George Frederick Curtis devoted his life to legal education. During his long and illustrious career, he made significant and lasting contributions to his country, to university education, to the law and to legal education.
He graduated from the University of Saskatchewan in 1927 and was named a Rhodes Scholar. He earned a BA in Jurisprudence in 1930 and a BCL at Oxford in 1931 – achieving first class honours in each.
After a number of years spent in private practice in Halifax and teaching at Dalhousie University, it was British Columbia’s good fortune that he was appointed the first Dean of the fledgling Law Faculty at the University of British Columbia in 1945. He arrived at a time when there was little money, no facility to house its first class, and no library. Undaunted by these challenges he took the initiative and recruited judges and practitioners as voluntary lecturers, to supplement himself and one other professor.
The faculty he created was pluralistic and tolerant, enriched by teachers from differing backgrounds contributing different points of view.

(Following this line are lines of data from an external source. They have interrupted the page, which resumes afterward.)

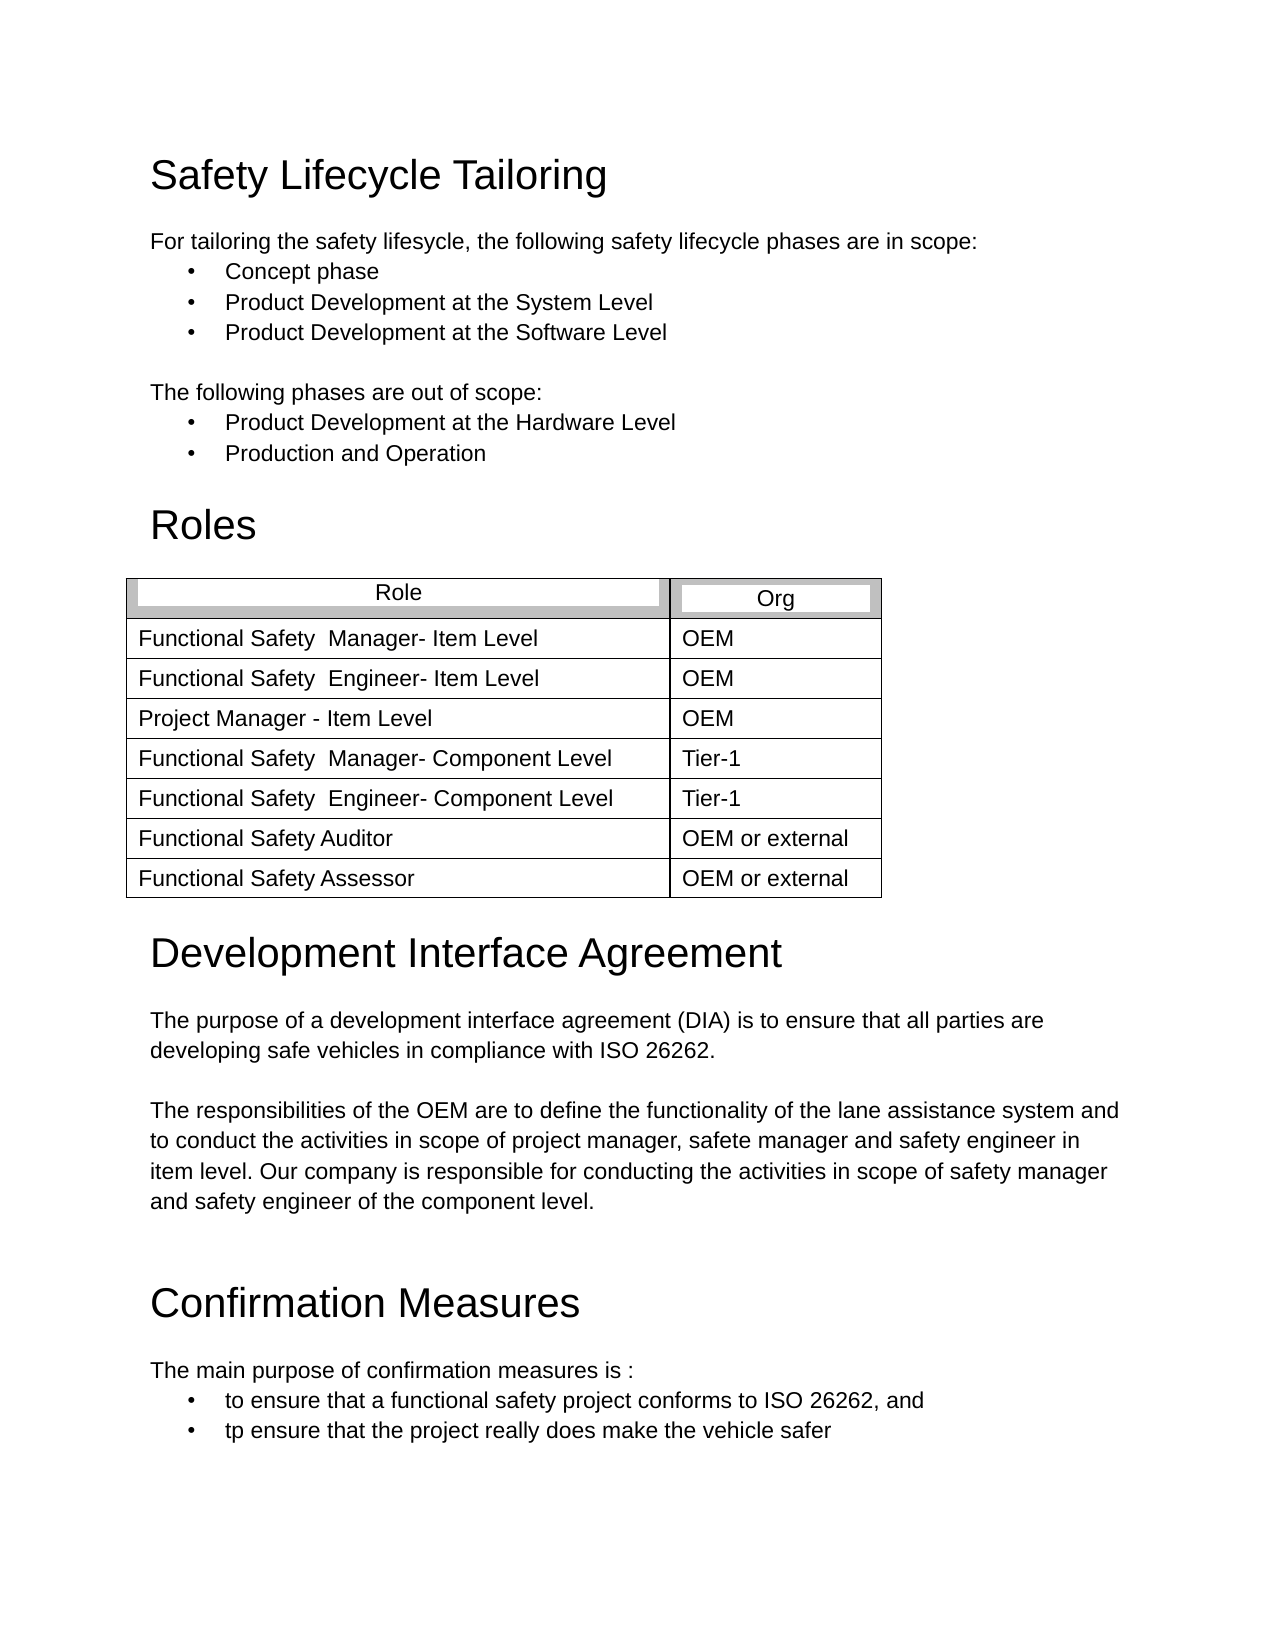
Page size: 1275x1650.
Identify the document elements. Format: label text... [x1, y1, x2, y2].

text The responsibilities of the OEM are to define the functionality of the lane assistance system and to conduct the activities in scope of project manager, safete manager and safety engineer in item level. Our company is responsible for conducting the activities in scope of safety manager and safety engineer of the component level. [150, 1097, 1125, 1214]
table_cell Functional Safety Assessor [127, 859, 669, 897]
table_header Role [127, 579, 669, 618]
text The main purpose of confirmation measures is : [150, 1357, 1125, 1383]
list Concept phase [187, 258, 1125, 285]
table_cell Functional Safety Manager- Component Level [127, 739, 669, 778]
table_cell Tier-1 [671, 779, 881, 817]
table_cell Functional Safety Engineer- Component Level [127, 779, 669, 817]
table_cell Project Manager - Item Level [127, 699, 669, 738]
subtitle Development Interface Agreement [150, 928, 1125, 976]
subtitle Confirmation Measures [150, 1278, 1125, 1326]
table_cell OEM [671, 619, 881, 658]
table_cell Tier-1 [671, 739, 881, 778]
text The following phases are out of scope: [150, 379, 1125, 406]
text For tailoring the safety lifesycle, the following safety lifecycle phases are in scope: [150, 228, 1125, 254]
list Product Development at the Software Level [187, 319, 1125, 345]
list tp ensure that the project really does make the vehicle safer [187, 1417, 1125, 1443]
list Production and Operation [187, 439, 1125, 466]
table_cell OEM [671, 699, 881, 738]
table_cell Functional Safety Manager- Item Level [127, 619, 669, 658]
table_cell OEM or external [671, 819, 881, 857]
table_cell Functional Safety Engineer- Item Level [127, 659, 669, 698]
list Product Development at the System Level [187, 288, 1125, 315]
list to ensure that a functional safety project conforms to ISO 26262, and [187, 1387, 1125, 1413]
table_cell OEM [671, 659, 881, 698]
subtitle Safety Lifecycle Tailoring [150, 150, 1125, 198]
subtitle Roles [150, 500, 1125, 548]
text The purpose of a development interface agreement (DIA) is to ensure that all parties are developing safe vehicles in compliance with ISO 26262. [150, 1007, 1125, 1063]
table_cell Functional Safety Auditor [127, 819, 669, 857]
list Product Development at the Hardware Level [187, 409, 1125, 436]
table_cell OEM or external [671, 859, 881, 897]
table_header Org [671, 579, 881, 618]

No stranger to honours, Dean Emeritus George Curtis has granted honorary degrees by the universities of Dalhousie, Saskatchewan, New Brunswick and British Columbia. He was named Queen’s Counsel in 1957 and a member of the Order of the Coif in 1964. The Law Society made him the first recipient of the Law Society Award in 1986.
On the 50th anniversary of the law school, it was appropriate that we honoured the esteemed Dean Emeritus with the Province’s highest award.